>>> "PHILIP MALE" <phil@philmale. xxx.co.uk> 2/11/2005 7:20:34 PM >>>
Is it true that you faked the Apollo pictures for NASA?

I digitally altered NASA images in the early '90's.

     
 

In the early '90's I was hanging out at the Center for Earth and Planetary Studies (CEPS) and supporting planetary researchers who were studying the inner planets. All these projects involved remote sensing technologies.

CEPS was started at the end of the the Apollo Manned Space Program by Dr. Farouk El-Baz and moved into the new National Air and Space Museum in 1976. CEPS is one of many Regional Planetary Image Facilities throughout the world established by NASA. The purpose of the image facility is to act as a reference library providing planetary science researchers, students and the general public with access to the extensive collection of image data obtained from planetary missions. The Planetary Image facility in NASM houses over 300,000 photographs and images of the planets and their satellites. CEPS is also involved in exhibitions and public outreach events like Mars Day.

1993 was not a good year for remote sensing. Contact was lost with Mars Observer on August 21, 2003,
three days before it was to enter orbit around the red planet. The loss of communications with the spacecraft was the result of a rupture of the fuel pressurization side of the spacecraft's propulsion system, resulting in a pressurized leak of both helium gas and liquid monomethyl hydrazine.

On October 5, 1993 Lansdat 6 failed after the rupture of a hydrazine manifold, the attitude controls were disabled and the satellite began to tumble at the start of the apogee-motor firing, and failed to reach orbit. Landsat 6 was intended to replace the existing Landsat satellites 4 and 5, which were launched in 1982 and 1984 while Mars Observer was going to be a source for new Mars data, adding to the aging Viking data from 1976.

URGGGGG..... No hope of new data any time soon

Shortly after Al Gore invented the Internet, I was looking for things to scan and put online.
Just outside my office was a wall full of 3 ring binders containing over 50,000 8x10 B/W and color
prints taken by the Apollo Astronauts on their trips to orbit the moon and their 6 visits to it's surface.
There were also Mission reports and other papers .

Since the US people paid for the Apollo program, all the NASA images were in the public domain.
I selected a few 100 of the thousands sitting outside my office and started to scan.

Many of my images can still be found online on the National Air and Space Museum website.

http://www.nasm.si.edu/collections/imagery/apollo/apollo.htm

My old office mate had a collection of patches so I thru them on the scanner also.

http://www.nasm.si.edu/collections/imagery/apollo/apollopatches.htm

The Astronauts all had a still camera strapped to their chest when they were on the surface.

Many places on the Moon were the Astronauts visited, they would stand in one spot and
click click click
...
as they rotated around, 30 or more images were captured.

I would then use Photoshop 2.5 on a MAC and stitched them together. A painful process since they weren't using a tripod nor any type of wide angle lens that I use today.

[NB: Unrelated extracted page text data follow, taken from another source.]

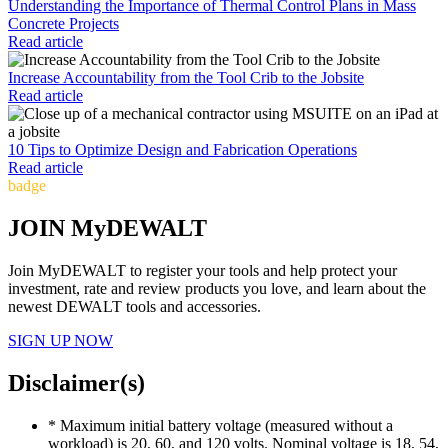
Understanding the Importance of Thermal Control Plans in Mass
Concrete Projects
Read article
Increase Accountability from the Tool Crib to the Jobsite
Read article
10 Tips to Optimize Design and Fabrication Operations
Read article
badge
JOIN MyDEWALT
Join MyDEWALT to register your tools and help protect your
investment, rate and review products you love, and learn about the
newest DEWALT tools and accessories.
SIGN UP NOW
Disclaimer(s)
* Maximum initial battery voltage (measured without a
workload) is 20, 60, and 120 volts. Nominal voltage is 18, 54,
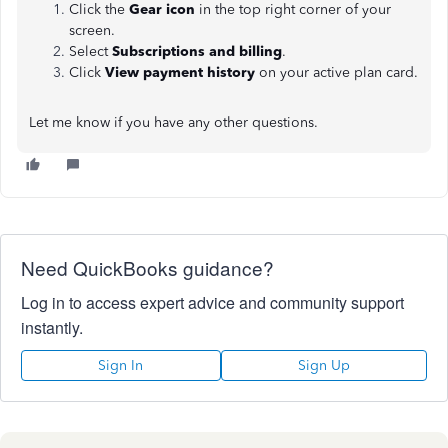
Click the
Gear icon
in the top right corner of your
screen.
Select
Subscriptions and billing
.
Click
View payment history
on your active plan card.
Let me know if you have any other questions.
Need QuickBooks guidance?
Log in to access expert advice and community support
instantly.
Sign In
Sign Up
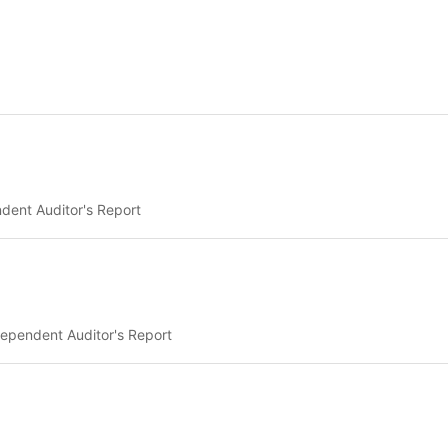
dent Auditor's Report
ependent Auditor's Report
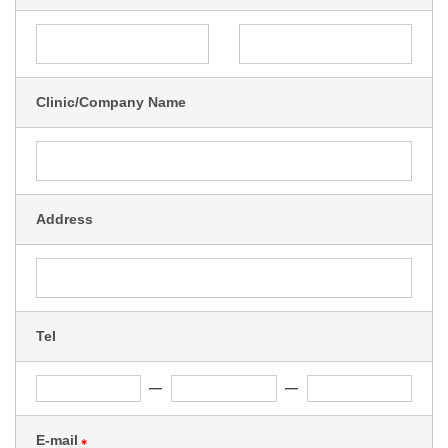
Clinic/Company Name
Address
Tel
E-mail
＊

http://www.nasm.si.edu/collections/imagery/apollo/AS17/images/LanderScene.jpg

http://www.nasm.si.edu/collections/imagery/apollo/AS15/images/AS15_roverpan.m.jpg

http://www.nasm.si.edu/collections/imagery/apollo/AS15/images/AS15-86-11600.jpg

http://www.nasm.si.edu/collections/imagery/apollo/AS16/images/AS16_rover.jpg

http://www.nasm.si.edu/collections/imagery/apollo/AS16/images/Apollo16_lander.jpg

Stitch enough of them together and you can make a 360.

http://pixeltricks.com/moon/

The images used in the Geocities website are examples are of my wife's hang gliding in Kitty Hawk, North Carolina during the summer of 2000.

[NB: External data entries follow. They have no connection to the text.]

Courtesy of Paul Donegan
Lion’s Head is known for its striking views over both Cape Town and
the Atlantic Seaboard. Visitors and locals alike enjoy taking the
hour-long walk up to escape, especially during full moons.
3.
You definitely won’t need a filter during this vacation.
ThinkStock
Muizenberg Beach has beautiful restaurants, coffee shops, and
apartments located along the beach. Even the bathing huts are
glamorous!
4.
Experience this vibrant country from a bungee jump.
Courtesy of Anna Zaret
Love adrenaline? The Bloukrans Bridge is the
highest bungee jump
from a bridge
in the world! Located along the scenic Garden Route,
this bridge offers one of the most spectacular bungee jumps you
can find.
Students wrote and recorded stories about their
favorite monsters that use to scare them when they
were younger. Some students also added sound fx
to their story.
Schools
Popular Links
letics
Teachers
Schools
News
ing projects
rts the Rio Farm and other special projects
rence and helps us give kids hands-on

http://pixeltricks.com/beach00/

Now I have better software, PhotoVista / Panoweaver and cool tripod mount for my own digital camera.

I have a nice fisheye lens and can capture the whole world in only 2 picture now.

Even an one image capture is cool.

Though I was too young to of taken part in the Apollo Program!!!

To see even better 360's of the lunar surface, check out the 38 QTVR's that are on the USGS Astrogeology website.

Access to the Apollo content as made me an Internet name and a running joke with my friends and relatives.

 
 

Michael

Remember, some peoples realties are other peoples fantasies.